You hear of a night of Haydn conducted by the ever-sunny Nicholas McGegan, and you probably think, “That’s nice.” You notice that the Haydn Trumpet Concerto will be the centerpiece of the evening and you might say, “Hmmm, haven’t heard that performed in a while.” You realize that Alison Balsom is the trumpet soloist, and you drop whatever you had planned and you go.
At least that’s what you should have done Tuesday night, but you probably didn’t. And that’s a damn shame.
Judging by the relatively sparse attendance at the Hollywood Bowl, you weren’t the only one. Haydn apparently isn’t the draw that Beethoven or Mozart or Tchaikovsky is. Perhaps the sheer volume of his output waters down any individual work’s popularity, making an all-Haydn night less compelling to the masses. But if there’s one work that should stand out, it’s the trumpet concerto. Written as a showpiece for an instrument that in the composer’s time had just recently evolved to be able to play a full chromatic scale, it is compact, lyrical, virtuosic — what’s not to love?

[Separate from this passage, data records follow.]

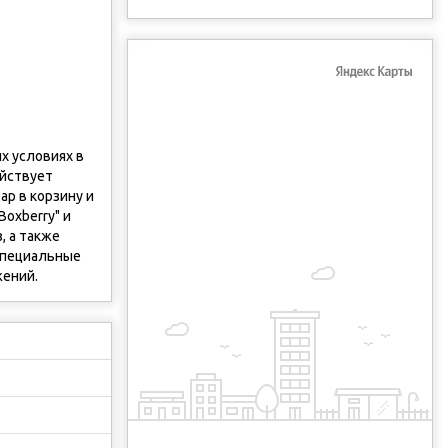
х условиях в
йствует
р в корзину и
oxberry" и
, а также
 cпециальные
жений.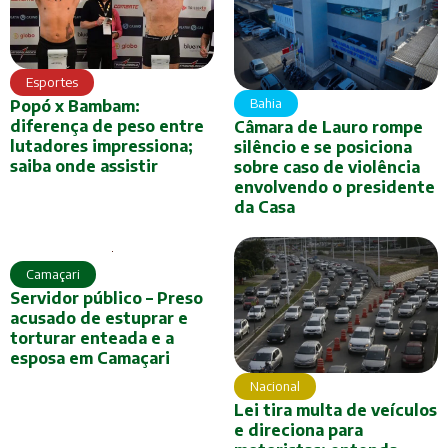
Esportes
Bahia
Popó x Bambam:
diferença de peso entre
Câmara de Lauro rompe
lutadores impressiona;
silêncio e se posiciona
saiba onde assistir
sobre caso de violência
envolvendo o presidente
da Casa
Camaçari
Servidor público – Preso
acusado de estuprar e
torturar enteada e a
esposa em Camaçari
Nacional
Lei tira multa de veículos
e direciona para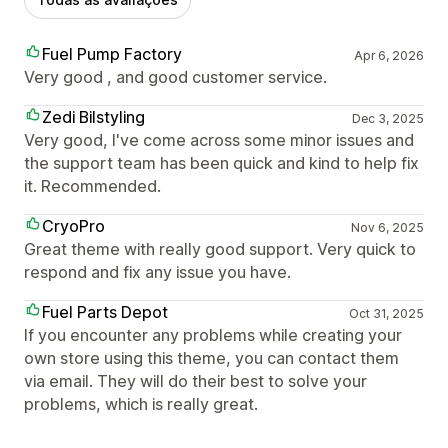
Fuel Pump Factory
Apr 6, 2026
Very good , and good customer service.
Zedi Bilstyling
Dec 3, 2025
Very good, I've come across some minor issues and
the support team has been quick and kind to help fix
it. Recommended.
CryoPro
Nov 6, 2025
Great theme with really good support. Very quick to
respond and fix any issue you have.
Fuel Parts Depot
Oct 31, 2025
If you encounter any problems while creating your
own store using this theme, you can contact them
via email. They will do their best to solve your
problems, which is really great.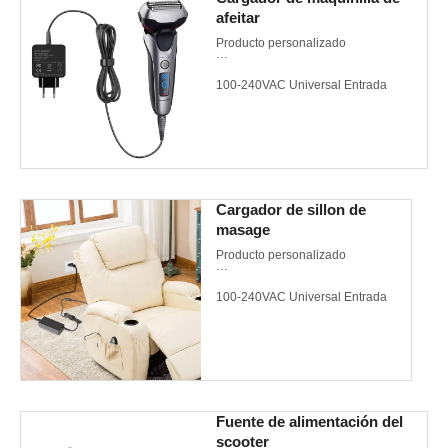
afeitar
Producto personalizado
100-240VAC Universal Entrada
Compatible con maquinilla de afeita
Cargador de sillon de
masage
Producto personalizado
100-240VAC Universal Entrada
Compatible con sillon de masage
Fuente de alimentación del
scooter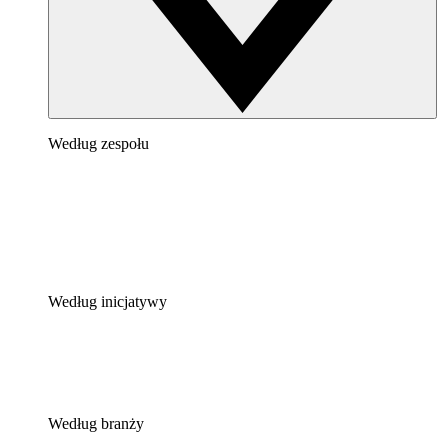
Według zespołu
Według inicjatywy
Według branży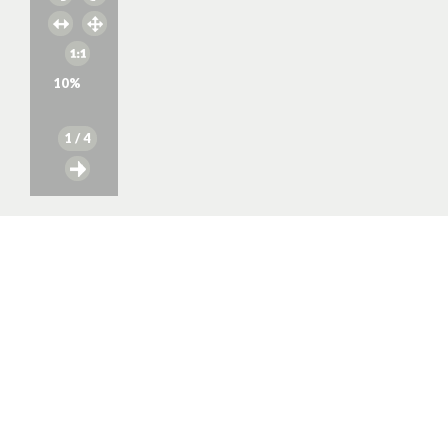
10
%
1
/ 4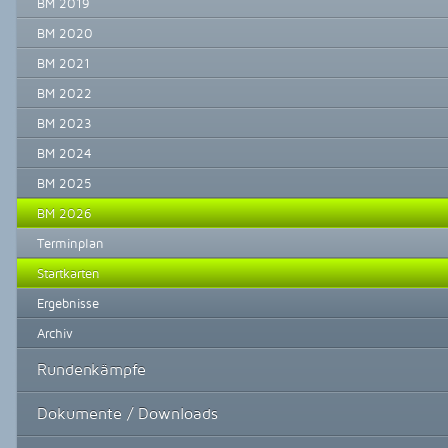
BM 2019
BM 2020
BM 2021
BM 2022
BM 2023
BM 2024
BM 2025
BM 2026
Terminplan
Startkarten
Ergebnisse
Archiv
Rundenkämpfe
Dokumente / Downloads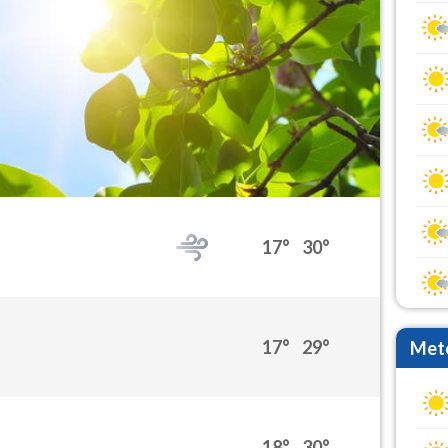
17°
30°
17°
29°
Mete
18°
30°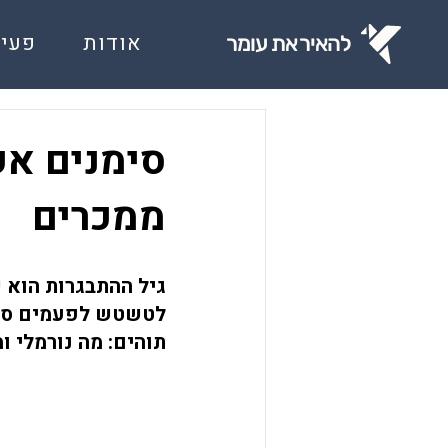
אודות
פעיל
להאיר את עומר
סימנים אפ
ממכרים
גיל ההתבגרות הוא ש
לטשטש לפעמים סימנ
תוהים: מה נורמלי ו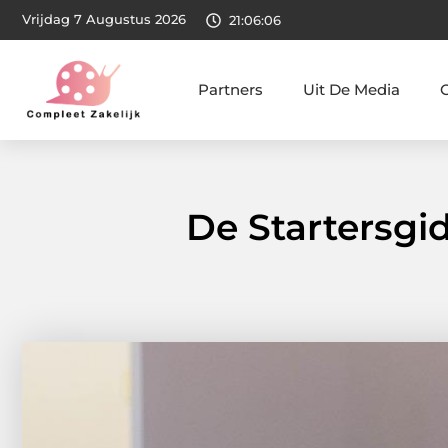
Vrijdag 7 Augustus 2026
21:06:08
Partners
Uit De Media
De Startersgid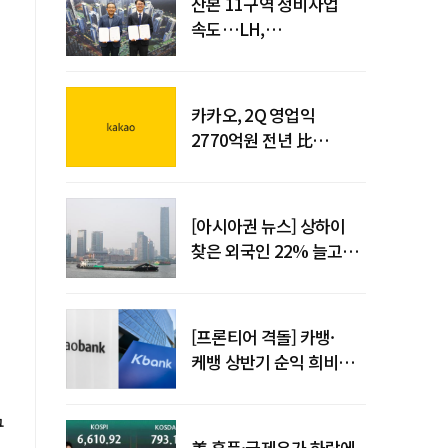
산본 11구역 정비사업
속도…LH,
주민대표회의와
사업시행약정 체결
카카오, 2Q 영업익
2770억원 전년 比
36%↑…역대 최대 분기
실적 달성
[아시아권 뉴스] 상하이
찾은 외국인 22% 늘고
중국 자동차 수출 509만대
[프론티어 격돌] 카뱅·
케뱅 상반기 순익 희비…
플랫폼·개인사업자
금융으로 성장 기반 확대
구
美 훈풍·국제유가 하락에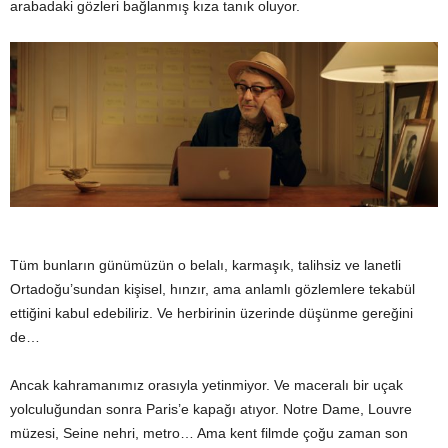
arabadaki gözleri bağlanmış kıza tanık oluyor.
Tüm bunların günümüzün o belalı, karmaşık, talihsiz ve lanetli
Ortadoğu’sundan kişisel, hınzır, ama anlamlı gözlemlere
tekabül
ettiğini kabul edebiliriz. Ve herbirinin üzerinde düşünme gereğini
de…
Ancak kahramanımız orasıyla yetinmiyor. Ve maceralı bir uçak
yolculuğundan sonra Paris’e kapağı atıyor. Notre Dame, Louvre
müzesi, Seine nehri, metro… Ama kent filmde çoğu zaman son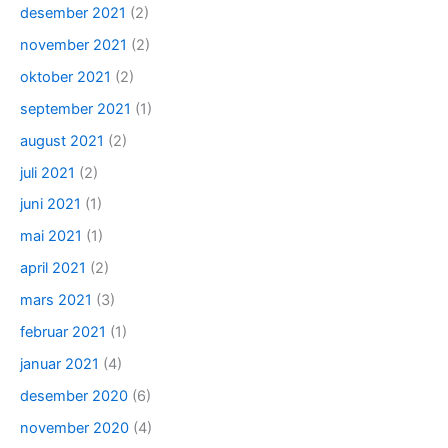
desember 2021
(2)
november 2021
(2)
oktober 2021
(2)
september 2021
(1)
august 2021
(2)
juli 2021
(2)
juni 2021
(1)
mai 2021
(1)
april 2021
(2)
mars 2021
(3)
februar 2021
(1)
januar 2021
(4)
desember 2020
(6)
november 2020
(4)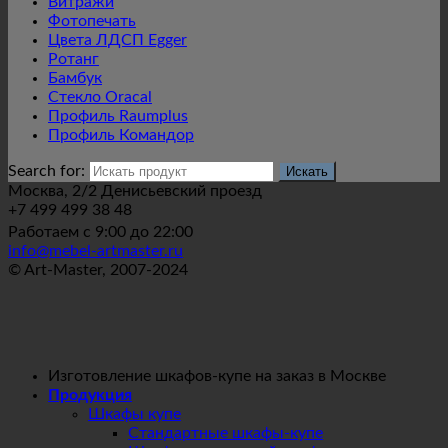
Витражи
Фотопечать
Цвета ЛДСП Egger
Ротанг
Бамбук
Стекло Oracal
Профиль Raumplus
Профиль Командор
Search for:
Москва, 2/2 Денисьевский проезд
+7 499 499 38 48
Работаем с 9:00 до 22:00
info@mebel-artmaster.ru
© Art-Master, 2007-2024
Изготовление шкафов-купе на заказ в Москве
Продукция
Шкафы купе
Стандартные шкафы-купе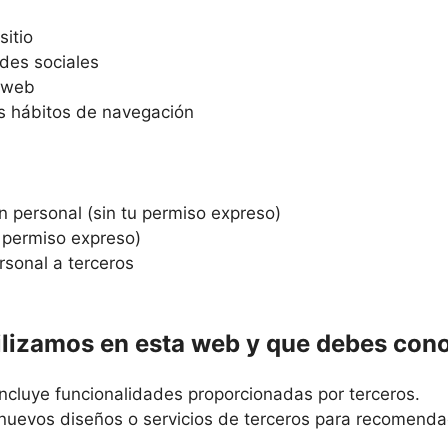
sitio
des sociales
o web
us hábitos de navegación
n personal (sin tu permiso expreso)
u permiso expreso)
rsonal a terceros
tilizamos en esta web y que debes con
ncluye funcionalidades proporcionadas por terceros.
uevos diseños o servicios de terceros para recomenda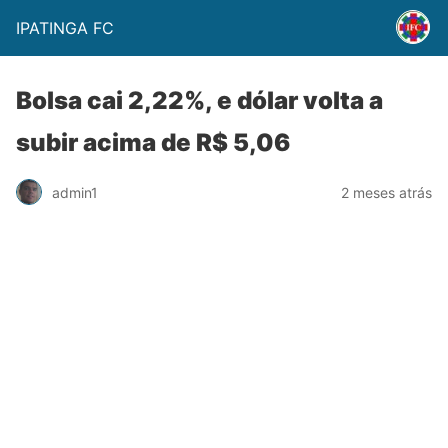
IPATINGA FC
Bolsa cai 2,22%, e dólar volta a
subir acima de R$ 5,06
admin1
2 meses atrás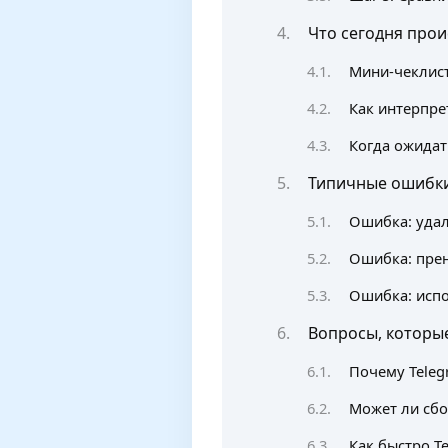
Что сегодня прои
Мини-чеклист
Как интерпре
Когда ожидат
Типичные ошибки
Ошибка: удал
Ошибка: пре
Ошибка: испо
Вопросы, которые
Почему Teleg
Может ли сбо
Как быстро T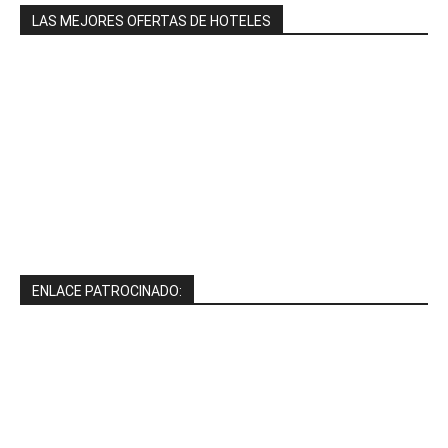
LAS MEJORES OFERTAS DE HOTELES
ENLACE PATROCINADO: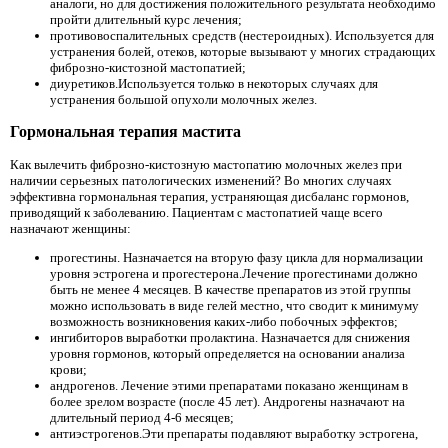
аналоги, но для достижения положительного результата необходимо
пройти длительный курс лечения;
противовоспалительных средств (нестероидных). Используется для
устранения болей, отеков, которые вызывают у многих страдающих
фиброзно-кистозной мастопатией;
диуретиков.Используется только в некоторых случаях для
устранения большой опухоли молочных желез.
Гормональная терапия мастита
Как вылечить фиброзно-кистозную мастопатию молочных желез при
наличии серьезных патологических изменений? Во многих случаях
эффективна гормональная терапия, устраняющая дисбаланс гормонов,
приводящий к заболеванию. Пациентам с мастопатией чаще всего
назначают женщины:
прогестины. Назначается на вторую фазу цикла для нормализации
уровня эстрогена и прогестерона.Лечение прогестинами должно
быть не менее 4 месяцев. В качестве препаратов из этой группы
можно использовать в виде гелей местно, что сводит к минимуму
возможность возникновения каких-либо побочных эффектов;
ингибиторов выработки пролактина. Назначается для снижения
уровня гормонов, который определяется на основании анализа
крови;
андрогенов. Лечение этими препаратами показано женщинам в
более зрелом возрасте (после 45 лет). Андрогены назначают на
длительный период 4-6 месяцев;
антиэстрогенов.Эти препараты подавляют выработку эстрогена,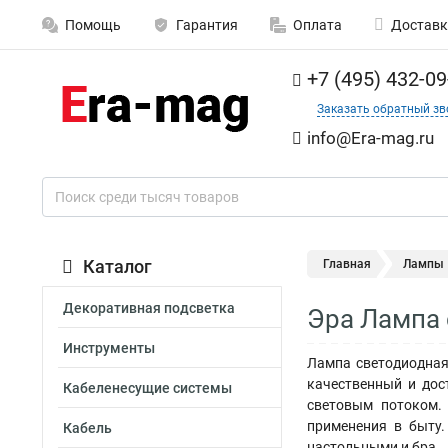
Помощь
Гарантия
Оплата
Доставк
+7 (495) 432-09
Заказать обратный зв
info@Era-mag.ru
Каталог
Главная
Лампы
Декоративная подсветка
Эра Лампа 
Инструменты
Лампа светодиодная
качественный и дос
Кабеленесущие системы
световым потоком.
применения в быту.
Кабель
настольными и бра.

Part of the problem is that we just don’t hear it live often enough. As trumpet concertos go, the Haydn is bread and butter, but compared to concertos in general, it may as well be foie gras: rich and juicy, comes in small portions, damn hard to find.
If memory serves, the last time the Los Angeles Philharmonic performed it was in 1995 when former Principal Trumpet Thomas Stevens was the soloist. In that time, there have been multiple performances of relative rarities like the Lutosławski cello concerto, the Korngold violin concerto, and Rodrigo’s Concierto de Aranjuez for guitar — don’t even get me started on the Lady Gaga-ish ubiquity of the “Rach 3″ or the Mendelssohn violin concerto. But I digress . . .
On top of all this, you get Alison Balsom. If there’s a star among classical trumpet virtuosos these days, she is it (and, no, I don’t count Wynton Marsalis since he doesn’t really play classical music anymore . . . OK, maybe you’ve got an argument if you bring up Håkan Hardenberger, but still . . . ).